Châtelet, Gabrielle-Émilie Le Tonnelier De Breteuil, Marquise Du
French scientist and philosopher
Gabrielle-Émilie Le Tonnelier de Breteuil, marquise du Châtelet, (born Dec. 17, 1706, Paris, France—died Sept. 10, 1749, Lunéville), French mathematician and physicist who was the mistress of Voltaire.
She was married at 19 to the Marquis Florent du Châtelet, governor of Semur-en-Auxois, with whom she had three children. The marquis then took up a military career and thereafter saw his wife only infrequently. Mme du Châtelet returned to Paris and its dazzling social life in 1730 and had several lovers before entering into an affair and intellectual alliance with Voltaire in 1733. She was able to extricate the intemperate Voltaire from many personal and political difficulties, such as those that followed the publication of his Lettres philosophiques in 1734. To avoid an arrest warrant, Voltaire left Paris in June of that year, taking refuge in Mme du Châtelet’s château at Cirey in Champagne. In this haven they pursued their writing and philosophical and scientific discussions. In 1738 Mme du Châtelet and Voltaire competed independently for a prize offered by the Academy of Sciences for an essay on the nature of fire. Although the prize was won by the German mathematician Leonhard Euler, Mme du Châtelet’s Dissertation sur la nature et la propagation du feu was published in 1744 at the Academy’s expense. She wrote several other scientific treatises and many posthumously published works on philosophy and religion.

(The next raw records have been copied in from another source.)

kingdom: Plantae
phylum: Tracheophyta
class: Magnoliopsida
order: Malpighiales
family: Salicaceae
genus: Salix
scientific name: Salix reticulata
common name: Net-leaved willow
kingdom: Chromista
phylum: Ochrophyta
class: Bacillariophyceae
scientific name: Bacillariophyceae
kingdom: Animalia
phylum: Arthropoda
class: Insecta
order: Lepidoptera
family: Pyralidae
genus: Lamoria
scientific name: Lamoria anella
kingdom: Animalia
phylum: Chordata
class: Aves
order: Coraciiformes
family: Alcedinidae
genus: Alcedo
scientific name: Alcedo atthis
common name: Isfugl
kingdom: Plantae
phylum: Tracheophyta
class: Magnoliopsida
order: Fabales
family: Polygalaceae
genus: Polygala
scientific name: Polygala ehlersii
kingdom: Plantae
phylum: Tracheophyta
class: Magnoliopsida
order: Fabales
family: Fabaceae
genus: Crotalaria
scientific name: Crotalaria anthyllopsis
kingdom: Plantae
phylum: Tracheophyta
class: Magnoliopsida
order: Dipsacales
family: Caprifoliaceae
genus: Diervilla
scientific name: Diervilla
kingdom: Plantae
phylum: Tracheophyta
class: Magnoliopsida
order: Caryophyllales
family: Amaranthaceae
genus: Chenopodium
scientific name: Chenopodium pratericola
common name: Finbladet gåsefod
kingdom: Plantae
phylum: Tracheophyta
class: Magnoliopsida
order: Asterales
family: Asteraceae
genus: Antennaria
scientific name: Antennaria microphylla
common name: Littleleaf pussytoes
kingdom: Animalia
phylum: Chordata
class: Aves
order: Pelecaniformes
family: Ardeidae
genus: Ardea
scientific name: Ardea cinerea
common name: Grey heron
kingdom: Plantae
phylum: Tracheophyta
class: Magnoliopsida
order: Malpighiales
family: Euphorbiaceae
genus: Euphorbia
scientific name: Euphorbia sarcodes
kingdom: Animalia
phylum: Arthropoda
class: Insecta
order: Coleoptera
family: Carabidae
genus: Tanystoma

Voltaire and Mme du Châtelet continued to live together even after she began an affair with the poet Jean-François de Saint-Lambert; and when she died in childbirth at the court of Stanislas Leszczyński, Duke of Lorraine, these men and her husband were with her. From 1745 until her death she had worked unceasingly on the translation of Sir Isaac Newton’s Principia Mathematica. It was published in part, with a preface by Voltaire and under the direction of the French mathematician Alexis-Claude Clairaut, in 1756. The entire work appeared in 1759 and was for many years the only French translation of the Principia.
The many hundreds of letters that passed between Mme du Châtelet and Voltaire are assumed to have been destroyed, but some were included in Voltaire’s Correspondance, 24 vol. (1953–57).